Angelika Bux beginnt ihre Mittagspause mit einer Zigarette und einer Tasse Kaffee. Sie sitzt im dritten Stock des Ex-Hertie-Hauses im Mitarbeiterbüro. Das ist notdürftig mit Regalen, einem Tisch und drei Stühlen eingerichtet. Die Tapete an den Wänden ist vergilbt, aber das stört Angelika Bux nicht. Sie nimmt ihre Umgebung nicht wie ein Gast wahr, sie arbeitet schließlich seit 20 Jahren als Verkäuferin in diesem Haus - mit einer kurzen Unterbrechung. Als im August 2009 das Hertie-Kaufhaus schließt, wird die 55-Jährige arbeitslos. In Ihrem Alter ist der Wiedereinstieg keine Selbstverständlichkeit.

Nach vielen Absagen meldet sich im vergangenen Dezember 2009 eine frühere Kollegin bei ihr und fragt, ob sie nicht Lust hätte, wieder an ihrer alten Arbeitsstätte hinter der Kasse zu stehen. "Das fand ich toll, endlich wieder Arbeit", kommentiert die 55-Jährige und bläst Rauch in die Büroluft.

"Nicht alles für tot erklären"

An allen vier Standorten wurden frühere Mitarbeiter angesprochen.
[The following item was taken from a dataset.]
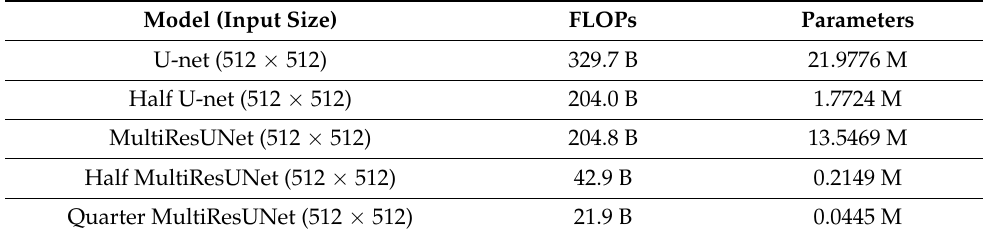
Table 4. Required FLOPs and the number of parameters for five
Es ist zwar viel weniger Personal auf geschrumpfter Verkaufsfläche, das für X-Friends die Kunden bedient, doch scheinen schon kleine Resultate den Unterschied zu machen. "Die Leute finden es gut, dass Menschen aus ihrer Mitte die Initiative ergreifen und gucken, was man an den Standorten wieder machen kann, anstatt alles für tot zu erklären", sieht sich Tamms bestätigt. Recht bekommt er von Peter Ihle. Der Bürgermeister im Ruhestand kennt die Filiale der Friends in Velbert.
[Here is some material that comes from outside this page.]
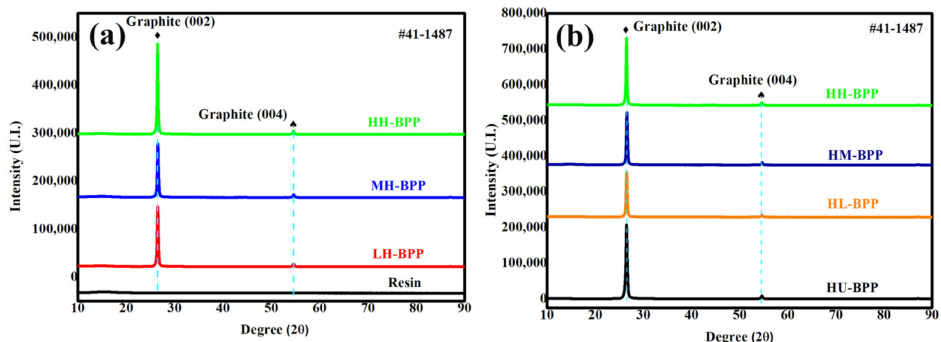
Figure 3. XRD spectra of composite BPs under ( a ) various molding pressures combined with high impregnation pressure and ( b ) high molding pressure combined with various impregnation pressures.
Rentner Peter Ihle sitzt im April in einem Straßencafé in der Hansa-Straße in Essen-Steele (Foto: DW)
Peter Ihle sieht große Unterschiede zwischen den X-Friends in Essen und VelbertBild: DW

In der ländlichen Region war die Schließung des größten Kaufhauses im vergangenen Jahr ein Verlust. Die Velberter verloren Jobs und eine zentrale Einkaufsmöglichkeit. Im März 2010 mieteten X-Friends auch dort eine Etage als Verkaufsfläche an. Auf rund 1000 Quadratmetern lässt sich zwar nicht bieten, was früher auf mehreren Etagen verkauft wurde. Doch Kunden wie Ihle sind zufrieden mit dem neuen Angebot am alten Standort. "Die Velberter akzeptieren das Haus, weil sie es vermisst haben." Verwundert ist der Rentner über den Unterschied zur Filiale in Essen-Steele. "Ich bin ein bisschen enttäuscht, nachdem ich jetzt hier durchgegangen bin. In Velbert ist das alles viel liebevoller dekoriert", bemängelt er. Vielleicht unterscheiden sich die Kunden in Essen und Velbert sehr, vielleicht wird es auch einfach nur Zeit, dass der Architekt vorbeikommt. Und dass endlich das alte, rote Logo mit dem großen "H" abmontiert wird.